Ten minutes later-well, enough's enough. To hell with him. Let him stand on the curb and try to flag a taxi down. I'm sorry it's not raining- she laid her American Express card on the bar, caught the bartender's eye, and pointed at the card. He smiled, and nodded, and walked to the cash register.
When he laid the tab on the bar before her, she saw that the two glasses of the really nice merlot and the very nice plate of mixed cheeses and crackers came to $24.50 in Argentine pesos. Or eight bucks U.S.
She felt a twinge of guilt. The Mastersons had lived well enough on their first tour, when the peso equaled the dollar. Now, with the dramatic devaluation of the peso, they lived like kings. It was indeed nice, but also it was difficult to completely enjoy with so many suffering so visibly.
She nodded, and he picked up the tab and her credit card and went back to the cash register. Betsy went in her purse and took out a wad of pesos and pulled a five-peso note from it. For some reason, you couldn't put the tip on a credit card. Five pesos was about twenty percent, and Jack was always telling her that the Argentines were grateful for ten percent. But the bartender was a nice young man who always took good care of her, and he probably didn't make much money. Five pesos was a buck sixty.
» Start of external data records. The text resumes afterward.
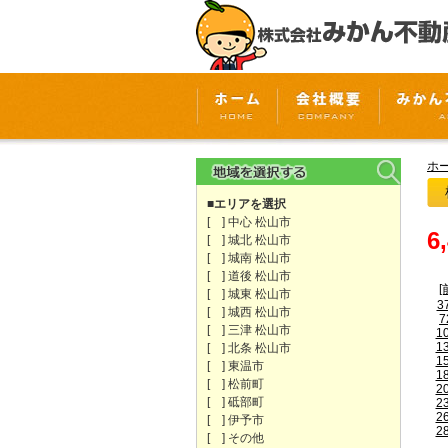
ホ
■エリアを選択
[ ] 中心 松山市
6
[ ] 城北 松山市
[ ] 城南 松山市
[ ] 道後 松山市
[
[ ] 城東 松山市
3
[ ] 城西 松山市
7
[ ] 三津 松山市
1
1
[ ] 北条 松山市
1
[ ] 東温市
1
[ ] 松前町
2
[ ] 砥部町
2
2
[ ] 伊予市
2
[ ] その他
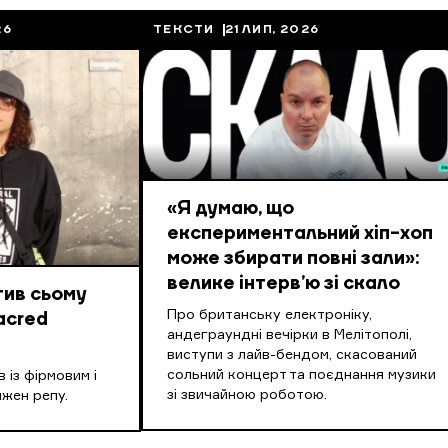
26
ТЕКСТИ
21 ЛИП, 2026
«Я думаю, що
експериментальний хіп-хоп
може збирати повні зали»:
велике інтерв’ю зі скало
тив сьому
Про британську електроніку,
acred
андеграундні вечірки в Мелітополі,
виступи з лайв-бендом, скасований
сольний концерт та поєднання музики
 із фірмовим і
зі звичайною роботою.
жен репу.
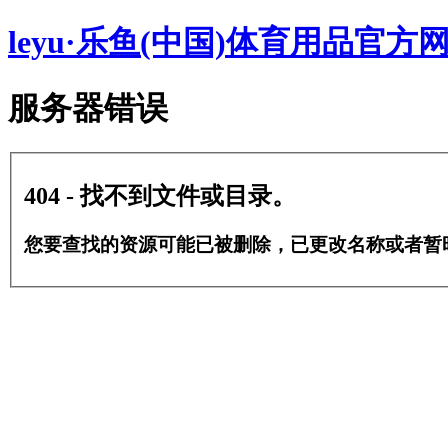
leyu·乐鱼(中国)体育用品官方
服务器错误
404 - 找不到文件或目录。
您要查找的资源可能已被删除，已更改名称或者暂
When the bartender came back with the American Express form, she signed it, took the carbon, laid the five-peso note on the original, and pushed it across the bar to him.
"Muchas gracias, senora."
"You're welcome," Betsy said in Spanish.
She put the credit card in her wallet, and then the wallet in her purse, and closed it. She slipped off the bar stool and walked toward the entrance. This gave her a view of the kitchen, intentionally on display behind a plate-glass wall. She was always fascinated at what, in a sense, was really a feeding frenzy. She thought there must be twenty men in chef's whites tending a half-dozen stainless steel stoves, a huge, wood-fired parrilla grill, and other kitchen equipment. All busy as hell. The no-smoking dining room of the Kansas was enormous and usually full.
The entrance foyer was crowded with people giving their names to the greeter-girls to get on the get-seated roster. One of the greeters saw Betsy coming and walked quickly to hold open the door for her.
Betsy went out onto Avenida Libertador, and looked up and down the street; no husband. She turned right on the sidewalk toward what she thought of as the Park-Yourself entrance to the Kansas parking lot. There were two entrances to the large parking area behind the restaurant. The other provided valet parking.
Betsy never used it. She had decided long ago, when they had first started coming to the Kansas, that it was really a pain in the you-know-where. The valet parkers were young kids who opened the door for you, handed you a claim check, and then hopped behind the wheel and took off with a squeal of tires into the parking lot, where they proved their manhood by coming as close to other cars as they could without taking off a fender.
And then when you left, you had to find the claim check, and stand outside waiting for a parker to show up so you could give it to him. He then took off at a run into the parking lot. A couple of minutes later, the Bus would arrive with a squeal of tires, and the parker would jump out with a big smile and a hand out for his tip.
It was easier and quicker to park the Bus yourself. And when you were finished with dinner-or waiting for a husband who didn't show the simple courtesy of calling and saying he was delayed, and who didn't answer his cellular-all you had to do was walk into the parking lot, get in the Bus, and drive off.
When she'd come in today, the parking lot had been nearly full, and she'd had to drive almost to the rear of it to find a home for the Bus. But no problem. It wasn't that far, and the lot was well lit, with bright lights on tall poles on the little grassy-garden islands between the rows of parked cars.